In 2011, she founded The Ward-Wallace Group, a coaching and consulting firm that has supported over 1,000 leaders, organizations and social enterprises. Her signature programs — Soulful Coaching Academy, Super Fly Soulful Business and Women’s Night Out — train women and movement leaders to create impact from a place of purpose and power.
Ward-Wallace is a keynote speaker, author, correspondent and television host. Her book “A Woman’s Guide to Having It All,” is a blueprint for leading with authenticity and building a just world. She also serves as an adjunct faculty member, teaching graduate students and community leaders a curriculum rooted in justice, resilience and legacy.
In 2019, she and her life partner Joe Ward-Wallace co-founded South LA Cafe. With multiple locations including ones at the Natural History Museum and Hollywood Bowl — the café offers fresh, healthy and affordable food while serving as a civic and cultural hub. The anti-gentrification effort turned community anchor is built on the Community Centered Business Model™, which reimagines businesses as a force for justice. They hire locally — including system-impacted individuals — offer above-living wages, and partner with the South LA Community Foundation to run the Café Academy, a workforce training program that builds leadership and career pathways.
Building on the success of the café, the Ward-Wallaces founded the South LA Community Foundation in support of advancing racial equity, economic justice and climate resilience. In 2020, the Foundation launched the South LA Grocery Giveaway, which provides free groceries to over 200 families every Wednesday and has served roughly 300,000 people to date. The Foundation also mobilized free Covid testing, vaccinations and health clinics during the pandemic. In 2024, the Foundation secured funding from Congresswoman Sydney Kamlager-Dove to develop South LA Community Resilience Centers — expanding the cafés into hubs for empowerment, emergency response and self-determination.

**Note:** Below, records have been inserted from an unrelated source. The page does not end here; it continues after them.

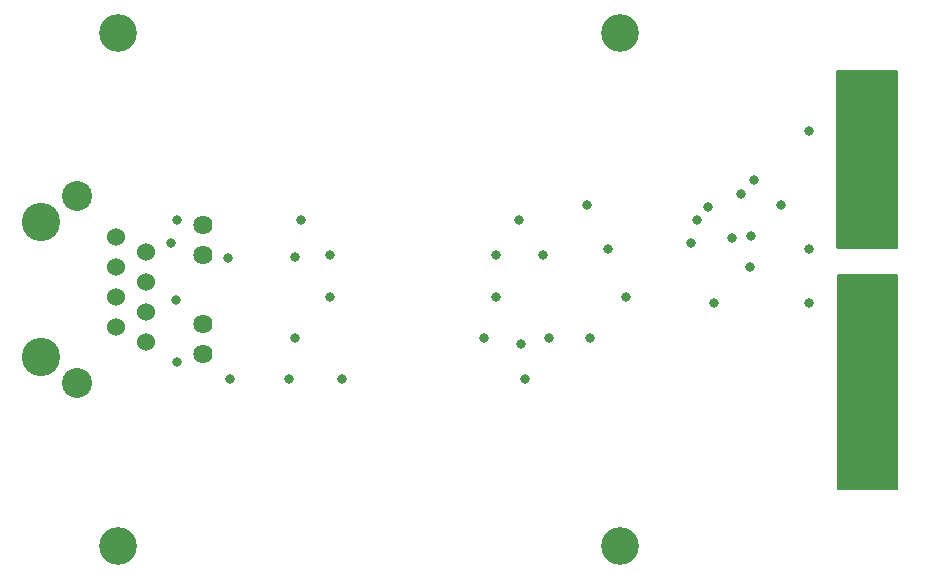
<source format=gbr>
%TF.GenerationSoftware,KiCad,Pcbnew,7.0.2*%
%TF.CreationDate,2024-05-20T10:49:15+02:00*%
%TF.ProjectId,dsoxlan,64736f78-6c61-46e2-9e6b-696361645f70,rev?*%
%TF.SameCoordinates,Original*%
%TF.FileFunction,Soldermask,Bot*%
%TF.FilePolarity,Negative*%
%FSLAX46Y46*%
G04 Gerber Fmt 4.6, Leading zero omitted, Abs format (unit mm)*
G04 Created by KiCad (PCBNEW 7.0.2) date 2024-05-20 10:49:15*
%MOMM*%
%LPD*%
G01*
G04 APERTURE LIST*
%ADD10R,3.600000X0.550000*%
%ADD11C,3.250000*%
%ADD12C,1.524000*%
%ADD13C,1.625600*%
%ADD14C,2.540000*%
%ADD15C,3.200000*%
%ADD16C,0.800000*%
G04 APERTURE END LIST*
D10*
%TO.C,P2*%
X190754000Y-104750000D03*
X190754000Y-103950000D03*
X190754000Y-103150000D03*
X190754000Y-102350000D03*
X190754000Y-101550000D03*
X190754000Y-100750000D03*
X190754000Y-99950000D03*
X190754000Y-99150000D03*
X190754000Y-98350000D03*
X190754000Y-97550000D03*
X190754000Y-96750000D03*
X190754000Y-95950000D03*
X190754000Y-95150000D03*
X190754000Y-94350000D03*
X190754000Y-93550000D03*
X190754000Y-92750000D03*
X190754000Y-91950000D03*
X190754000Y-91150000D03*
X190754000Y-90350000D03*
X190754000Y-89550000D03*
X190754000Y-88750000D03*
X190754000Y-87950000D03*
X190754000Y-83950000D03*
X190754000Y-83150000D03*
X190754000Y-82350000D03*
X190754000Y-81550000D03*
X190754000Y-80750000D03*
X190754000Y-79950000D03*
X190754000Y-79150000D03*
X190754000Y-78350000D03*
X190754000Y-77550000D03*
X190754000Y-76750000D03*
X190754000Y-75950000D03*
X190754000Y-75150000D03*
X190754000Y-74350000D03*
X190754000Y-73550000D03*
X190754000Y-72750000D03*
X190754000Y-71950000D03*
X190754000Y-71150000D03*
X190754000Y-70350000D03*
%TD*%
D11*
%TO.C,P1*%
X121010000Y-94100000D03*
X121010000Y-82670000D03*
D12*
X129900000Y-92830000D03*
X127360000Y-91560000D03*
X129900000Y-90290000D03*
X127360000Y-89020000D03*
X129900000Y-87750000D03*
X127360000Y-86480000D03*
X129900000Y-85210000D03*
X127360000Y-83940000D03*
D13*
X134730000Y-93850000D03*
X134730000Y-91310000D03*
X134730000Y-85460000D03*
X134730000Y-82920000D03*
D14*
X124060000Y-80485000D03*
X124060000Y-96285000D03*
%TD*%
D15*
%TO.C,H102*%
X127500000Y-110142000D03*
%TD*%
%TO.C,H101*%
X127500000Y-66642000D03*
%TD*%
%TO.C,H103*%
X170000000Y-66642000D03*
%TD*%
%TO.C,H104*%
X170000000Y-110142000D03*
%TD*%
D16*
X132500000Y-94500000D03*
X163500000Y-85500000D03*
X183680000Y-81280000D03*
X142500000Y-85680500D03*
X146500000Y-96000000D03*
X178000000Y-89500000D03*
X186000000Y-85000000D03*
X159500000Y-85500000D03*
X145500000Y-89000000D03*
X132500000Y-82500000D03*
X142500000Y-92500000D03*
X145500000Y-85500000D03*
X136800000Y-85700000D03*
X186000000Y-89500000D03*
X161500000Y-82500000D03*
X170500000Y-89000000D03*
X186000000Y-75000000D03*
X132400000Y-89300000D03*
X167199272Y-81245799D03*
X164000000Y-92500000D03*
X181000000Y-86500000D03*
X143000000Y-82500000D03*
X176000000Y-84500000D03*
X177500000Y-81400500D03*
X132000000Y-84500000D03*
X137000000Y-96000000D03*
X162000000Y-96000000D03*
X142000000Y-96000000D03*
X159500000Y-89000000D03*
X167500000Y-92500000D03*
X158500000Y-92500000D03*
X169000000Y-85000000D03*
X181100000Y-83900000D03*
X179500000Y-84000000D03*
X180300000Y-80300000D03*
X181400000Y-79100000D03*
X161600000Y-93000000D03*
X176500000Y-82500000D03*
G36*
X193491039Y-69819685D02*
G01*
X193536794Y-69872489D01*
X193548000Y-69924000D01*
X193548000Y-84839000D01*
X193528315Y-84906039D01*
X193475511Y-84951794D01*
X193424000Y-84963000D01*
X188466246Y-84963000D01*
X188399207Y-84943315D01*
X188353452Y-84890511D01*
X188342246Y-84839348D01*
X188300349Y-69924348D01*
X188319846Y-69857254D01*
X188372521Y-69811351D01*
X188424349Y-69800000D01*
X193424000Y-69800000D01*
X193491039Y-69819685D01*
G37*
G36*
X193491039Y-87141685D02*
G01*
X193536794Y-87194489D01*
X193548000Y-87246000D01*
X193548000Y-105276000D01*
X193528315Y-105343039D01*
X193475511Y-105388794D01*
X193424000Y-105400000D01*
X188523653Y-105400000D01*
X188456614Y-105380315D01*
X188410859Y-105327511D01*
X188399653Y-105276348D01*
X188349006Y-87246348D01*
X188368503Y-87179254D01*
X188421178Y-87133351D01*
X188473006Y-87122000D01*
X193424000Y-87122000D01*
X193491039Y-87141685D01*
G37*
M02*

</source>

In response to the 2025 L.A. wildfires, the Foundation organized and mobilized over 1,000 volunteers, distributed air purifiers and core necessities to over 500 families and supported 400 incarcerated firefighters on the front lines. Their work was backed by major funders including the City of Los Angeles, United Way, Annenberg Foundation and The California Endowment.
A proud Bruin, activist, mother and freedom dreamer, Celia Ward-Wallace exemplifies what it means to live a life of legacy and purpose. Through every movement she builds and every space she transforms, she is not just changing lives — she is cultivating a future rooted in justice, healing and radical love.